I have been quite busy at work up until now. Our subject area is one of the few that are expanding, (us – film and midwifery) – btw have you seen the hyper realistic dolls they use these days ? – strewth the one I saw (the class was clearing as I was setting up – it breathed!) and our staff team is small and spread over lots of students. I have been involved in one or two interesting outside projects the best one I am not yet allowed to talk about but if it happens I may be leaving my mark on the British seaside. I collaborated on an article about blogging about death to be given at a conference in Denmark (has to be a Scandy country doesn’t it) cancelled due to risk of death from virus – tee hee. I have designed my ultimate secret-fortune-making app which I may well have time to launch during the next few months if I can figure how to build it. The telephone box moves ahead glacially, not through lack of effort but lack of technical skill but I hope to launch it with performances from October 31st. I wrote two stories for the Mogford Prize but submitted only one. It about a fat granny who eats too many sweets and then mistakes the contents of Lush as sweets and eats them as well – with truly ‘hilarious’ results (not). It will definitely win the ten grand. I have made some fun stuff with the students – an app to make a friend (literally from PlahDoh) and an alternative game interface using plastic flowers and scissors. I am lucky – work is fun a lot of the time.

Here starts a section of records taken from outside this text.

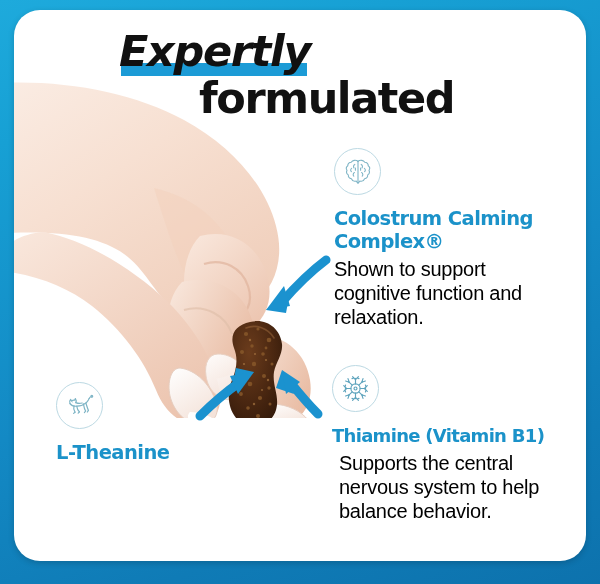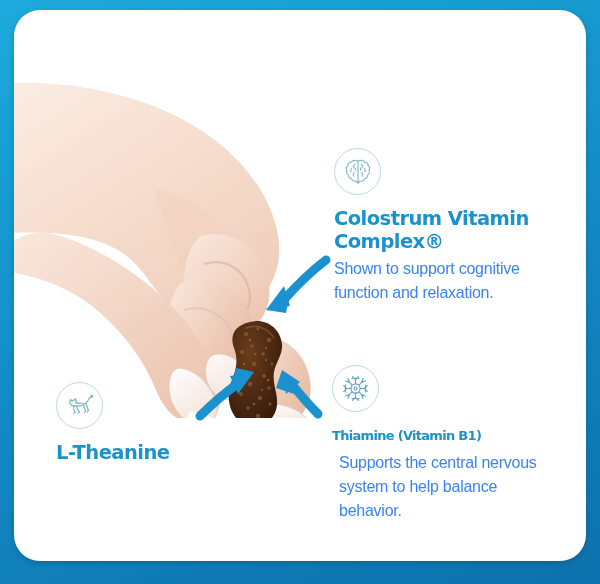--- a/index.html
+++ b/index.html
@@ -129,30 +129,30 @@
 
   .feat-title {
     font-family: "DejaVu Sans", sans-serif;
     font-weight: 700;
     font-size: 19.5px;
     line-height: 23px;
     letter-spacing: -0.55px;
     color: #1b92c9;
     margin-bottom: 4px;
   }
-  .f-thiamine .feat-title { font-size: 13px; letter-spacing: -0.7px; }
+  .f-thiamine .feat-title { font-size: 18px; letter-spacing: -0.7px; }
   .f-theanine .feat-title { font-size: 19.5px; }
 
   .feat-body {
     font-family: "Liberation Sans", sans-serif;
     font-weight: 400;
-    font-size: 16px;
+    font-size: 20px;
     line-height: 24px;
     letter-spacing: -0.25px;
-    color: #3b82f6;
+    color: #000000;
   }
   .f-colostrum .feat-body { width: 190px; }
   .f-theanine  .feat-body { width: 250px; }
   .f-thiamine  .feat-body { width: 215px; margin-left: 7px; }
 </style>
 </head>
 <body>
 
 <div id="infographic">
 
@@ -251,20 +251,27 @@
             <circle cx="19" cy="34" r="1.0"></circle>
               <circle cx="32" cy="60" r="1.2"></circle>
             <circle cx="8" cy="44" r="1.1"></circle>
               <circle cx="18" cy="84" r="1.2"></circle>
           </g>
           <path d="M10,8 C20,4 32,8 38,18" fill="none" stroke="#a97444" stroke-width="1.6" opacity="0.45" stroke-linecap="round"></path>
         </g>
       </svg>
     </div>
 
+    <div class="headline">
+      <span class="headline-row1">
+        <span class="hl-bar"></span>
+        <span class="hl-expertly">Expertly</span>
+      </span>
+      <span class="hl-formulated">formulated</span>
+    </div>
 
     <svg id="arrows" viewBox="0 0 572 551" xmlns="http://www.w3.org/2000/svg">
 
       <g>
         <path d="M312,250 C296,262 282,276 268,292" fill="none" stroke="#1b92cf" stroke-width="9" stroke-linecap="round"></path>
         <path d="M252,300 L276,282 L272,303 Z" fill="#1b92cf"></path>
         <path d="M252,300 L270,276 L276,296 Z" fill="#1b92cf"></path>
       </g>
 
       <g>
@@ -297,21 +304,21 @@
             <path d="M8.6,11.4 C7.4,12.2 7.4,13.8 8.4,14.6"></path>
             <path d="M11.4,15.6 C10.0,16.4 9.8,18.2 10.8,19.2"></path>
             <path d="M12.4,11.0 L12.4,13.2"></path>
             <path d="M18.2,7.4 C19.6,8.2 19.8,9.8 19.0,10.8"></path>
             <path d="M21.4,11.4 C22.6,12.2 22.6,13.8 21.6,14.6"></path>
             <path d="M18.6,15.6 C20.0,16.4 20.2,18.2 19.2,19.2"></path>
             <path d="M17.6,11.0 L17.6,13.2"></path>
           </g>
         </svg>
       </div>
-      <div class="feat-title">Colostrum Vitamin Complex®</div>
+      <div class="feat-title">Colostrum Calming Complex®</div>
       <div class="feat-body">Shown to support cognitive function and relaxation.</div>
     </div>
 
     <div class="feature f-theanine">
       <div class="feat-icon">
         <svg width="30" height="30" viewBox="0 0 30 30" xmlns="http://www.w3.org/2000/svg">
           <g fill="none" stroke="#7fb5c6" stroke-width="1.2" stroke-linecap="round" stroke-linejoin="round">
 
             <path d="M5.0,12.6 C4.4,11.0 4.6,9.4 5.6,8.4 L6.6,10.2
                      C7.4,9.4 8.6,9.0 9.6,9.2 L10.4,7.6 C11.2,8.8 11.4,10.4 10.8,11.6"></path>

Other news – I had one counselling session to address some of my absurd anxieties about the risk of my loved one being abducted by aliens. My strongly opinionated doctor recommended it when I went in begging for drugs. The councillor was exactly what I expected. In her 50’s I guess, intelligent, pleasant, reasonably open although I would not have like to push too hard on that door – could have been slammed in my face, took the session seriously all the time, which was probably right but my jokes bombed which was dispiriting. It was great talking uninterrupted about myself for an hour. Bit like this post. I really enjoyed it, but benefit came there none. I didn’t feel anything. Ok I hadn’t soiled myself as can happen when I am allowed free reign to impro but talking is easy for me, too easy some would say, I am lucky, I have loads of willing listeners so I had no big revelation to uncover. No I wasn’t a miserable child, my relationship with my parents, pets, friends, partner, kids is fine. I am not worried about being ill about being dead or any sensible worry even viruses – I am very happy with my life but I fret about ridiculous things, all crazily vivid imagination born but with a strong hint of fable or film – the abduction by aliens thing is actually more or less true – I worry that Maria has vanished into the wood like and Gretel or Little Red Riding Hood when ever she goes chogging (getting sticks) – perhaps she just needs to stop doing things that remind me of fairy tales or perhaps she just needs to stay still and safe forever hands resting on thighs like my beloved Gilbert and George – so you see I would like to turn that particular imaginative obsessive stupid switch to sensible. The councillor pretty much sacked me before I sacked myself. I think she might have been bored. It seems I am totally sane or at least no less sane than the average, which is a slight disappointment. It seems I just need to put up with it – being sane I mean – so I will.